Das mit dem Abschiedsbrief usw.. stimmt natürlich, letztendlich möchte man eigentlich gar nicht sterben, nur gerettet werden. Aber mit einem Abschiedsbrief klammert man sich an die Hoffnung, er würde den Angehörigen nach dem Tod helfen, als eine Art Entschuldigung. Somit ergibt das (für mich) Sinn.

Und natürlich ist das Zitat sehr negativ .. ich nehme auch keine Stellung dazu. Nur verdeutlicht es eben, wie Betroffene denken.

Viele Grüße:)

Kommentar von Suboptimierer ,

Um meinen zu können, das Leben verstanden zu haben, braucht man keine Depression und keine Drogen. Selbst Kinder sind schon "eingebildet" genug, zu meinen, das Leben verstanden zu haben.

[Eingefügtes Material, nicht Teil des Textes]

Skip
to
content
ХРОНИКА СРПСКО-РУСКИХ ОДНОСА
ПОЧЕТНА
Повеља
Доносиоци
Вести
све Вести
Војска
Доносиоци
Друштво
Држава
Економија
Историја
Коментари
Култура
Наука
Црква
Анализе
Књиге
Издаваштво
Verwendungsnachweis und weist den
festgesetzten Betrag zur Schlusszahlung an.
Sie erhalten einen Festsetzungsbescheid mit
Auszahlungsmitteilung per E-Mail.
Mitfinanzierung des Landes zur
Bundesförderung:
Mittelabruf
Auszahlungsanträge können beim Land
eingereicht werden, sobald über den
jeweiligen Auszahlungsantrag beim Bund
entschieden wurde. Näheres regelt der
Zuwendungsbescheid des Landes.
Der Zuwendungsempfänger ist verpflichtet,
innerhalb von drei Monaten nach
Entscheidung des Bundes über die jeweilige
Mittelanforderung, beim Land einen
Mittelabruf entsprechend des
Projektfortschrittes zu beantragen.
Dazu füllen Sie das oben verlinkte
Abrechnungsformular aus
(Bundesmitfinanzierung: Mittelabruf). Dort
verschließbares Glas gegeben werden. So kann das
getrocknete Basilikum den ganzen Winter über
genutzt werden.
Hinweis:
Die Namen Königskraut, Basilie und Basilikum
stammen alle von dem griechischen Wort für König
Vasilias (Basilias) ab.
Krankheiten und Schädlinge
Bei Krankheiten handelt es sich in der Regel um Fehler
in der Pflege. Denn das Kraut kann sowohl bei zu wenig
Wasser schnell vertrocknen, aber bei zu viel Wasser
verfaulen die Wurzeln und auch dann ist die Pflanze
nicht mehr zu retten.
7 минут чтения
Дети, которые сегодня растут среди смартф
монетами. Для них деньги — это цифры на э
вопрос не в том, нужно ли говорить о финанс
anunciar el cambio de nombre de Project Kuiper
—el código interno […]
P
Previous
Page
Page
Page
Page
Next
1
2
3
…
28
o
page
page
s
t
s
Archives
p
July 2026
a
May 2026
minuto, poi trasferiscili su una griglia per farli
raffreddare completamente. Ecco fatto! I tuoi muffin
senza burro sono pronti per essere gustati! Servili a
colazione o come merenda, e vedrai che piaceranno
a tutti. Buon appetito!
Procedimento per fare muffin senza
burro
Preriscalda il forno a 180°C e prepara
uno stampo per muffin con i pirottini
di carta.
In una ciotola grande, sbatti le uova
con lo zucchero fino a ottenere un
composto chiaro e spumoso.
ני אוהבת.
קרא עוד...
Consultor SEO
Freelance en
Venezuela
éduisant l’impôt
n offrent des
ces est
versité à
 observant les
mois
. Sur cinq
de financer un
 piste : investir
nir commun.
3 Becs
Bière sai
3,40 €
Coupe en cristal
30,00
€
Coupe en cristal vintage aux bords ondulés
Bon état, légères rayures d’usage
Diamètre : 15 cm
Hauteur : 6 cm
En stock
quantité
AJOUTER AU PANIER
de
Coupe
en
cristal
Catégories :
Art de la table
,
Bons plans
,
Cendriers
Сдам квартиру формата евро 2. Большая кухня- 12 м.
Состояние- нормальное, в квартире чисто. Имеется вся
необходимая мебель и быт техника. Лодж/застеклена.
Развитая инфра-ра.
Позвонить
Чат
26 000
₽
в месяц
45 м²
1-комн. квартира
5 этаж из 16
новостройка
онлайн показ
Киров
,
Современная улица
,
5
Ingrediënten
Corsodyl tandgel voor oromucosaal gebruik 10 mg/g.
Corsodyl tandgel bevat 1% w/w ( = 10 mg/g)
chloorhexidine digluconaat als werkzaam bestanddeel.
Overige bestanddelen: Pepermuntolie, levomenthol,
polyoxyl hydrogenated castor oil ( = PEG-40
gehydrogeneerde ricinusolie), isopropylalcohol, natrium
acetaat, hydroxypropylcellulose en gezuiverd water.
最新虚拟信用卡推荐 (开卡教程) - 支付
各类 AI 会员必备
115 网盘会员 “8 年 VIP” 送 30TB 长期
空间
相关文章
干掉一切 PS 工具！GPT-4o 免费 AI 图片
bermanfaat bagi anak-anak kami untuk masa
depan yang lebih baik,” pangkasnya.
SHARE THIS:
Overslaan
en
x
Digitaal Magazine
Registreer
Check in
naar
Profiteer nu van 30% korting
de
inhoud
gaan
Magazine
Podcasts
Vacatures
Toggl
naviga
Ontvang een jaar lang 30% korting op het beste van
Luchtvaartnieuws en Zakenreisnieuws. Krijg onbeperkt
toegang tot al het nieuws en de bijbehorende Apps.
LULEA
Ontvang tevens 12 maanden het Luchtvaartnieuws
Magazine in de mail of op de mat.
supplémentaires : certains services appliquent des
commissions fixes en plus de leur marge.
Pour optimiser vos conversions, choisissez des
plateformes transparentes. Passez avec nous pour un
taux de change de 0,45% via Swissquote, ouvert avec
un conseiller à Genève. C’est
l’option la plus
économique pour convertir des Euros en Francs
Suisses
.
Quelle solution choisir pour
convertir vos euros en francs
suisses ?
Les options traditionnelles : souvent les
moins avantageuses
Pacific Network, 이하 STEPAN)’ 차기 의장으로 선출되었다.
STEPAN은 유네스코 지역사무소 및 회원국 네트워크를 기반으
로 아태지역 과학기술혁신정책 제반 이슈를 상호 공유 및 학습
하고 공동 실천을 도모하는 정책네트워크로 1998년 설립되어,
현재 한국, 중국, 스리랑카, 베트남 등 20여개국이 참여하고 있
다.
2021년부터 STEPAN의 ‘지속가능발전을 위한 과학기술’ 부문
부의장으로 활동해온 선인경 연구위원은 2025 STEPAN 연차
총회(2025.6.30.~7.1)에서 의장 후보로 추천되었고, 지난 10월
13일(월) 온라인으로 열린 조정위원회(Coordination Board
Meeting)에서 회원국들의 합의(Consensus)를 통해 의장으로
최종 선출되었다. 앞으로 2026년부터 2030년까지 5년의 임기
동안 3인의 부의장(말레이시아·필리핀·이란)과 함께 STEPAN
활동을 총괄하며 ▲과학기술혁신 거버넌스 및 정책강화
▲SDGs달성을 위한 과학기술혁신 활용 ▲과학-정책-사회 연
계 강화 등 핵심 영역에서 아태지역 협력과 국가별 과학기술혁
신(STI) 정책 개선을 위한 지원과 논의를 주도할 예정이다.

Wer will ihnen das absprechen? Wer will ihnen das Gegenteil beweisen?

Antwort
von Wonnepoppen, 46

Ja, das kann es, wenn sie eine Gefahr für sich u. die Umwelt ist!

vor allem muß es auch medikamentös behandelt werden!

Kommentar von RoteTraene98 ,

Gefahr für die Umwelt? Was meinst du damit?

Kommentar von Wonnepoppen ,

Überleg mal, es kommt darauf an, ob man die Gedanken in die Tat umsetzt u. dann auf welche Weise?

Ist bei schweren Depressionen nicht ausgeschlossen!

Kommentar von RoteTraene98 ,

Wenn man die Gedanken in die Tat umsetzt und sich umbringt, fügt man den Angehörigen großes Leid zu, keine Frage.
Aber eine Gefahr geht in diesem Fall für die Angehörigen nicht aus.

Kommentar von Wonnepoppen ,

Da hast du sicher recht, vielleicht war "Gefahr" nicht der richtige Ausdruck?

ich meinte auch nicht unbedingt die Angehörigen, sondern z.B. einen Lokführer!

Menschen mit starken Depressionen denken nicht mehr an andere, ob sie denen Leid zufügen, sie wollen nur noch, daß es vorbei ist, ok?

Antwort
von daCypher, 46

Wenn sie freiwillig hingeht, kann sie normalerweise auch wieder freiwillig gehen. Anders wäre es, wenn ihr sie zwangseinweisen lässt.

Kommentar von RoteTraene98 ,

Wenn sie minderjährig ist, müssen die Eltern ihrer freiwilligen Entlassung zustimmen. Tun sie dies nicht, darf sie auch nicht freiwillig gehen.

Antwort
von Kandahar, 41

Nein, da muss sie keine Angst haben. Sie wird therapiert, aber nicht weggesperrt.